Salah satu alat bukti lainnya yang diajukan oleh Menteri Dalam Negeri adalah Surat Nomor 800/3752/SJ tanggal 1 Juli 2022. Surat ini merupakan surat Menteri Dalam Negeri yang ditujukan kepada Komisi Aparatur Sipil Negara (KASN) mengenai rencana dan laporan pengisian Jabatan Pimpinan Tinggi (JPT) Madya Staf Ahli Bidang Hukum dan Kesatuan Bangsa dari kalangan non-PNS atas nama Achmad Marzuki. Surat ini diterbitkan pada hari yang sama dengan pengangkatan Achmad Marzuki sebagai JPT Madya berdasarkan Surat Keputusan Presiden Nomor 86/TPA Tahun 2022 tanggal 1 Juli 2022. Dari surat ini dapat diketahui bahwa Menteri Dalam Negeri baru menyampaikan rencana dan laporan pengisian Jabatan Pimpinan Tinggi (JPT) Madya kepada KASN pada tanggal 1 Juli 2022. Seharusnya, berdasarkan ketentuan Pasal 120 Undang-Undang Nomor 5 Tahun 2014 tentang Aparatur Sipil Negara (UU ASN), rencana dan laporan pengisian JPT yang ditujukan kepada KASN disampaikan oleh Menteri Dalam Negeri selaku Pejabat Pembina Kepegawaian (PPK) sejak proses pembentukan panitia seleksi. Bukan pada saat yang bersamaan dengan ditetapkannya Achmad Marzuki sebagai JPT Madya.
Alat bukti lainnya yang diajukan Menteri Dalam Negeri adalah Surat Nomor X.821.21/32/SJ tanggal 1 Juli 2022. Surat ini merupakan Surat Menteri Dalam Negeri yang ditujukan kepada Presiden guna meminta persetujuan pengisian JPT Madya Staf Ahli Bidang Hukum dan Kesatuan Bangsa dari kalangan non-PNS atas nama. Achmad Marzuki. Anehnya, surat ini juga terbit bersamaan dengan pengangkatan Achmad Marzuki sebagai JPT Madya.

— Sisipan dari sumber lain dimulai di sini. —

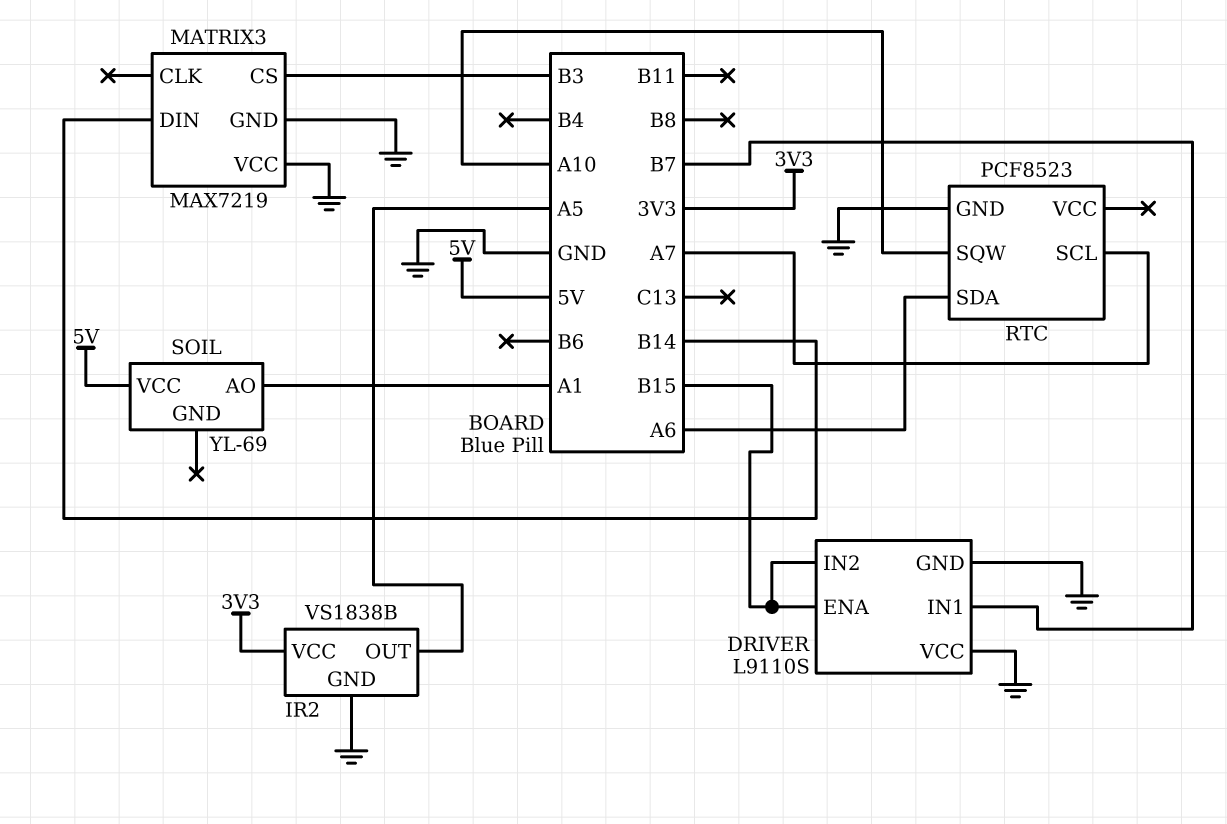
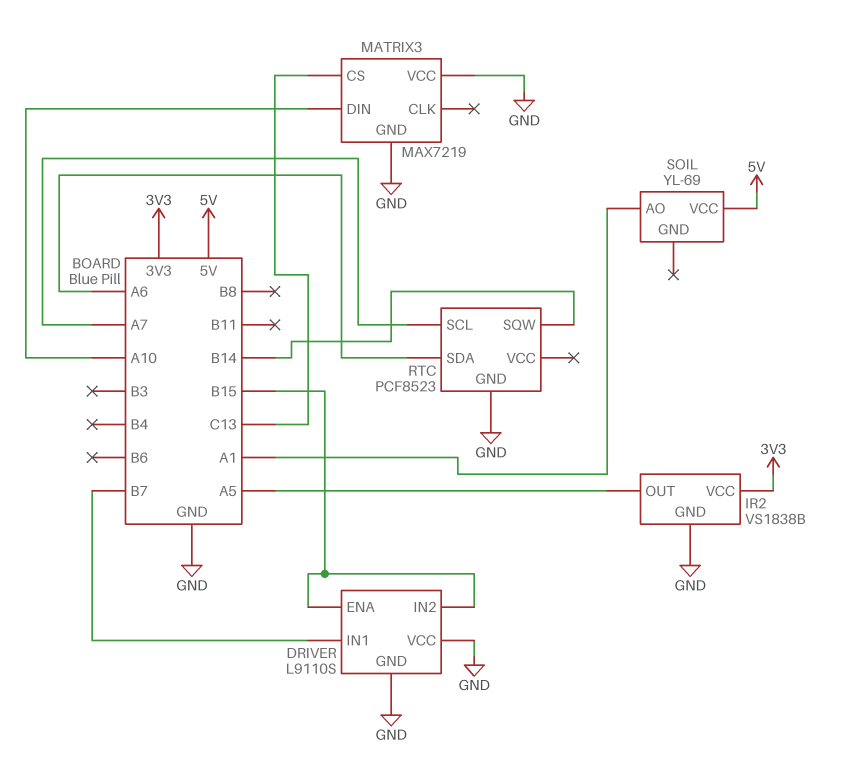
MATRIX3 pin CS: B3 -> C13
MATRIX3 pin DIN: B14 -> A10
RTC pin SQW: A10 -> B14

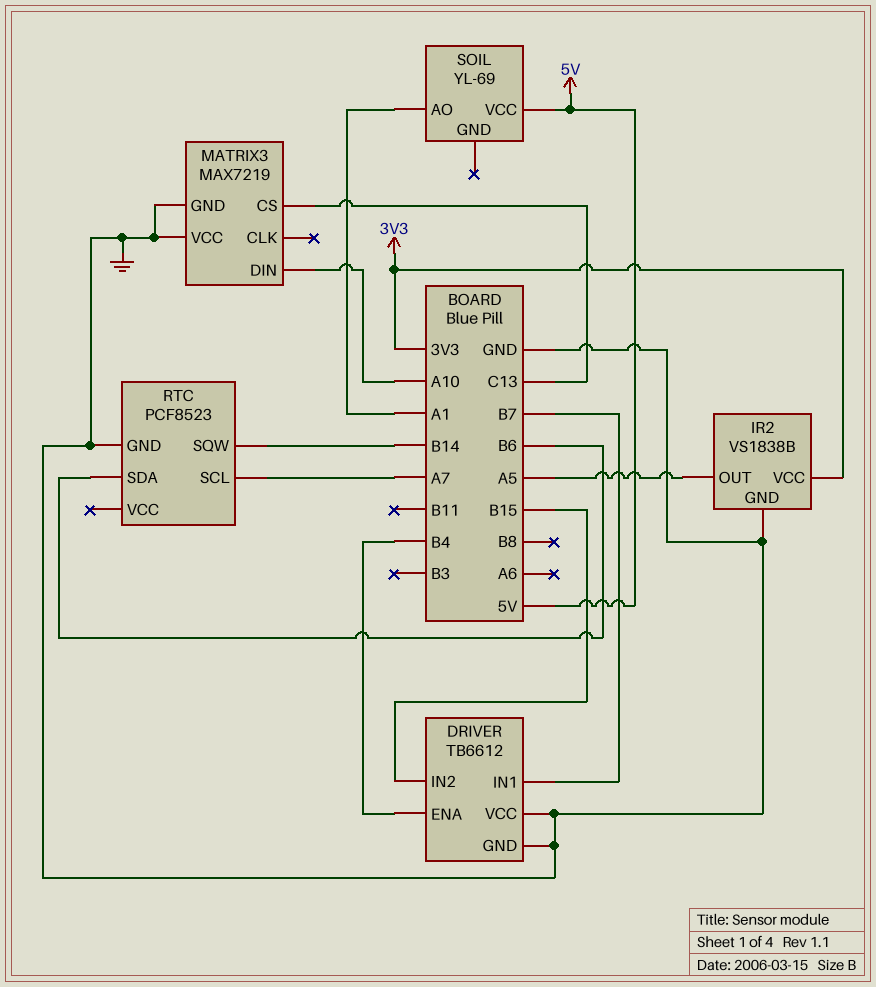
DRIVER: L9110S -> TB6612
DRIVER pin ENA: B15 -> B4
RTC pin SDA: A6 -> B6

Sementara, Presiden selama persidangan perkara telah mengajukan 10 alat bukti surat. Diantara alat bukti surat yang diajukan tersebut adalah Surat Deputi Bidang Administrasi Sekretariat Kabinet Republik Indonesia yang ditujukan kepada Deputi Bidang Administrasi Aparatur Kemsetneg Nomor R-140/Adm/TPA/06/2022 tanggal 24 Juni 2022. Surat ini berisi hasil sidang Tim Penilai Akhir (TPA) yang terdiri dari Presiden, Wakil Presiden, Sekretaris Kabinet, Menteri Sekretaris Kabinet, Menpan RB, Kepala BIN, Kepala BKN, dan Menteri Dalam Negeri yang memberikan persetujuan pengangkatan Mayjen (Purn) Achmad Marzuki sebagai Penjabat Gubernur Aceh.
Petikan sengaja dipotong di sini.